_Work task:_ Every line of the data below should be written out word for word.

_Provided material:_
◇ ◇ ◇
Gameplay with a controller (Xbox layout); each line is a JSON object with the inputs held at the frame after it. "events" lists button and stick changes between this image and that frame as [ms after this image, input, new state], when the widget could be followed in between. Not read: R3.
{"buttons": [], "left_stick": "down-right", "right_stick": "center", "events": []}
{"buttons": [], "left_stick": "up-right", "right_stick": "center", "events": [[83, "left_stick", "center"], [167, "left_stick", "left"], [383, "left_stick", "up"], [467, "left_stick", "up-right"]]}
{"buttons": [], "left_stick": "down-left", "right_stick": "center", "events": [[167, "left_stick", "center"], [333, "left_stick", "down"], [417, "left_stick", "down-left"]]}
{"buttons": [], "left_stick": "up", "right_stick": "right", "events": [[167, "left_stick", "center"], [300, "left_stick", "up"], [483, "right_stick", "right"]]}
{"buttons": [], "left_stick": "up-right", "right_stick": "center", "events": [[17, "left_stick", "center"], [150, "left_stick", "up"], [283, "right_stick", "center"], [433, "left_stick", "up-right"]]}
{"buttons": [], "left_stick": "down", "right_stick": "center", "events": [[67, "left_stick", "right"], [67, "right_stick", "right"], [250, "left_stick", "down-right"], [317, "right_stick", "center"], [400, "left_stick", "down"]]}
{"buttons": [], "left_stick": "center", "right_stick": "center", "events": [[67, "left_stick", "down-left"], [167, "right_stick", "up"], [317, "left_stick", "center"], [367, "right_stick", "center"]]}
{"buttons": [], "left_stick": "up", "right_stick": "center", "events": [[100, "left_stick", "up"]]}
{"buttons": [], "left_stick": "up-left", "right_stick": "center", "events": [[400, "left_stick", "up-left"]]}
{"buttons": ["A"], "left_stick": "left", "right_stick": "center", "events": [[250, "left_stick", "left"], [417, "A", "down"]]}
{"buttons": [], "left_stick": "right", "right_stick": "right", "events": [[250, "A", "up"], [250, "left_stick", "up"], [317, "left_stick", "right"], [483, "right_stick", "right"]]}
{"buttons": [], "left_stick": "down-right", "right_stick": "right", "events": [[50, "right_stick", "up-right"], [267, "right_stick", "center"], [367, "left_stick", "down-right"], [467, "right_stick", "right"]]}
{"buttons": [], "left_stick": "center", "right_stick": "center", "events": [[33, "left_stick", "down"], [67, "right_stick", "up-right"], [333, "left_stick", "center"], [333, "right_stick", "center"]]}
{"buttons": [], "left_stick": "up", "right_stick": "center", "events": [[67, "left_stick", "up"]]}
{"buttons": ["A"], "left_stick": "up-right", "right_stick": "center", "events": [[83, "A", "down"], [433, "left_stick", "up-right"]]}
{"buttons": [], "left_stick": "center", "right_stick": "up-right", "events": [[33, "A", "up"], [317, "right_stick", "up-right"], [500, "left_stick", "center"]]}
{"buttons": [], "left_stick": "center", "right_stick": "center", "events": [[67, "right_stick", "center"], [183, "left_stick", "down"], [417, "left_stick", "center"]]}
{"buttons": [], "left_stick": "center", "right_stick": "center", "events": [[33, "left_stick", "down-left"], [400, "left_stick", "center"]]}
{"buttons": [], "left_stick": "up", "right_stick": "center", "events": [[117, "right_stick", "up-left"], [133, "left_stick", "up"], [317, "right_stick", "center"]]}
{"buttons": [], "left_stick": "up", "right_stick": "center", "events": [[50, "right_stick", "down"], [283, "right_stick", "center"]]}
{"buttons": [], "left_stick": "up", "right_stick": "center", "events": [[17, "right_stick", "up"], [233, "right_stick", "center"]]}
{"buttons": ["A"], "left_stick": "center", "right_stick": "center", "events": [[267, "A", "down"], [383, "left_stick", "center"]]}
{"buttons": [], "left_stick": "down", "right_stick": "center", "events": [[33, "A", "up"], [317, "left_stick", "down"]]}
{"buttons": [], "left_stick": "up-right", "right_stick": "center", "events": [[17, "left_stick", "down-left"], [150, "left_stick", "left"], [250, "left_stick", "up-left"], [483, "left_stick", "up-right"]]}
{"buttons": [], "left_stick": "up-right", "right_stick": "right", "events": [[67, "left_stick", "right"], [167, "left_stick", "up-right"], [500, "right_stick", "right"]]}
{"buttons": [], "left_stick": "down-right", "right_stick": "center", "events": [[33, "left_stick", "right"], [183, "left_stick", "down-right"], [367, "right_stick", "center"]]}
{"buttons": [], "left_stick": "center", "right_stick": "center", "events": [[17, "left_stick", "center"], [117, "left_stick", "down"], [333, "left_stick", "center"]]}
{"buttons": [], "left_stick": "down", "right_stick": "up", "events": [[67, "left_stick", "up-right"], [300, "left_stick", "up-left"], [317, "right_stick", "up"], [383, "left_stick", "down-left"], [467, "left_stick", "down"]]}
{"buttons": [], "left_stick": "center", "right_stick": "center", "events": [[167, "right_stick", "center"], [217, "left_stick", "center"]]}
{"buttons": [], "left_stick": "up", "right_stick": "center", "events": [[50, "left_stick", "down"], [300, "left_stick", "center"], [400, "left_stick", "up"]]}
◇ ◇ ◇
_Task answer:_
Gameplay with a controller (Xbox layout); each line is a JSON object with the inputs held at the frame after it. "events" lists button and stick changes between this image and that frame as [ms after this image, input, new state], when the widget could be followed in between. Not read: R3.
{"buttons": [], "left_stick": "down-right", "right_stick": "center", "events": []}
{"buttons": [], "left_stick": "up-right", "right_stick": "center", "events": [[83, "left_stick", "center"], [167, "left_stick", "left"], [383, "left_stick", "up"], [467, "left_stick", "up-right"]]}
{"buttons": [], "left_stick": "down-left", "right_stick": "center", "events": [[167, "left_stick", "center"], [333, "left_stick", "down"], [417, "left_stick", "down-left"]]}
{"buttons": [], "left_stick": "up", "right_stick": "right", "events": [[167, "left_stick", "center"], [300, "left_stick", "up"], [483, "right_stick", "right"]]}
{"buttons": [], "left_stick": "up-right", "right_stick": "center", "events": [[17, "left_stick", "center"], [150, "left_stick", "up"], [283, "right_stick", "center"], [433, "left_stick", "up-right"]]}
{"buttons": [], "left_stick": "down", "right_stick": "center", "events": [[67, "left_stick", "right"], [67, "right_stick", "right"], [250, "left_stick", "down-right"], [317, "right_stick", "center"], [400, "left_stick", "down"]]}
{"buttons": [], "left_stick": "center", "right_stick": "center", "events": [[67, "left_stick", "down-left"], [167, "right_stick", "up"], [317, "left_stick", "center"], [367, "right_stick", "center"]]}
{"buttons": [], "left_stick": "up", "right_stick": "center", "events": [[100, "left_stick", "up"]]}
{"buttons": [], "left_stick": "up-left", "right_stick": "center", "events": [[400, "left_stick", "up-left"]]}
{"buttons": ["A"], "left_stick": "left", "right_stick": "center", "events": [[250, "left_stick", "left"], [417, "A", "down"]]}
{"buttons": [], "left_stick": "right", "right_stick": "right", "events": [[250, "A", "up"], [250, "left_stick", "up"], [317, "left_stick", "right"], [483, "right_stick", "right"]]}
{"buttons": [], "left_stick": "down-right", "right_stick": "right", "events": [[50, "right_stick", "up-right"], [267, "right_stick", "center"], [367, "left_stick", "down-right"], [467, "right_stick", "right"]]}
{"buttons": [], "left_stick": "center", "right_stick": "center", "events": [[33, "left_stick", "down"], [67, "right_stick", "up-right"], [333, "left_stick", "center"], [333, "right_stick", "center"]]}
{"buttons": [], "left_stick": "up", "right_stick": "center", "events": [[67, "left_stick", "up"]]}
{"buttons": ["A"], "left_stick": "up-right", "right_stick": "center", "events": [[83, "A", "down"], [433, "left_stick", "up-right"]]}
{"buttons": [], "left_stick": "center", "right_stick": "up-right", "events": [[33, "A", "up"], [317, "right_stick", "up-right"], [500, "left_stick", "center"]]}
{"buttons": [], "left_stick": "center", "right_stick": "center", "events": [[67, "right_stick", "center"], [183, "left_stick", "down"], [417, "left_stick", "center"]]}
{"buttons": [], "left_stick": "center", "right_stick": "center", "events": [[33, "left_stick", "down-left"], [400, "left_stick", "center"]]}
{"buttons": [], "left_stick": "up", "right_stick": "center", "events": [[117, "right_stick", "up-left"], [133, "left_stick", "up"], [317, "right_stick", "center"]]}
{"buttons": [], "left_stick": "up", "right_stick": "center", "events": [[50, "right_stick", "down"], [283, "right_stick", "center"]]}
{"buttons": [], "left_stick": "up", "right_stick": "center", "events": [[17, "right_stick", "up"], [233, "right_stick", "center"]]}
{"buttons": ["A"], "left_stick": "center", "right_stick": "center", "events": [[267, "A", "down"], [383, "left_stick", "center"]]}
{"buttons": [], "left_stick": "down", "right_stick": "center", "events": [[33, "A", "up"], [317, "left_stick", "down"]]}
{"buttons": [], "left_stick": "up-right", "right_stick": "center", "events": [[17, "left_stick", "down-left"], [150, "left_stick", "left"], [250, "left_stick", "up-left"], [483, "left_stick", "up-right"]]}
{"buttons": [], "left_stick": "up-right", "right_stick": "right", "events": [[67, "left_stick", "right"], [167, "left_stick", "up-right"], [500, "right_stick", "right"]]}
{"buttons": [], "left_stick": "down-right", "right_stick": "center", "events": [[33, "left_stick", "right"], [183, "left_stick", "down-right"], [367, "right_stick", "center"]]}
{"buttons": [], "left_stick": "center", "right_stick": "center", "events": [[17, "left_stick", "center"], [117, "left_stick", "down"], [333, "left_stick", "center"]]}
{"buttons": [], "left_stick": "down", "right_stick": "up", "events": [[67, "left_stick", "up-right"], [300, "left_stick", "up-left"], [317, "right_stick", "up"], [383, "left_stick", "down-left"], [467, "left_stick", "down"]]}
{"buttons": [], "left_stick": "center", "right_stick": "center", "events": [[167, "right_stick", "center"], [217, "left_stick", "center"]]}
{"buttons": [], "left_stick": "up", "right_stick": "center", "events": [[50, "left_stick", "down"], [300, "left_stick", "center"], [400, "left_stick", "up"]]}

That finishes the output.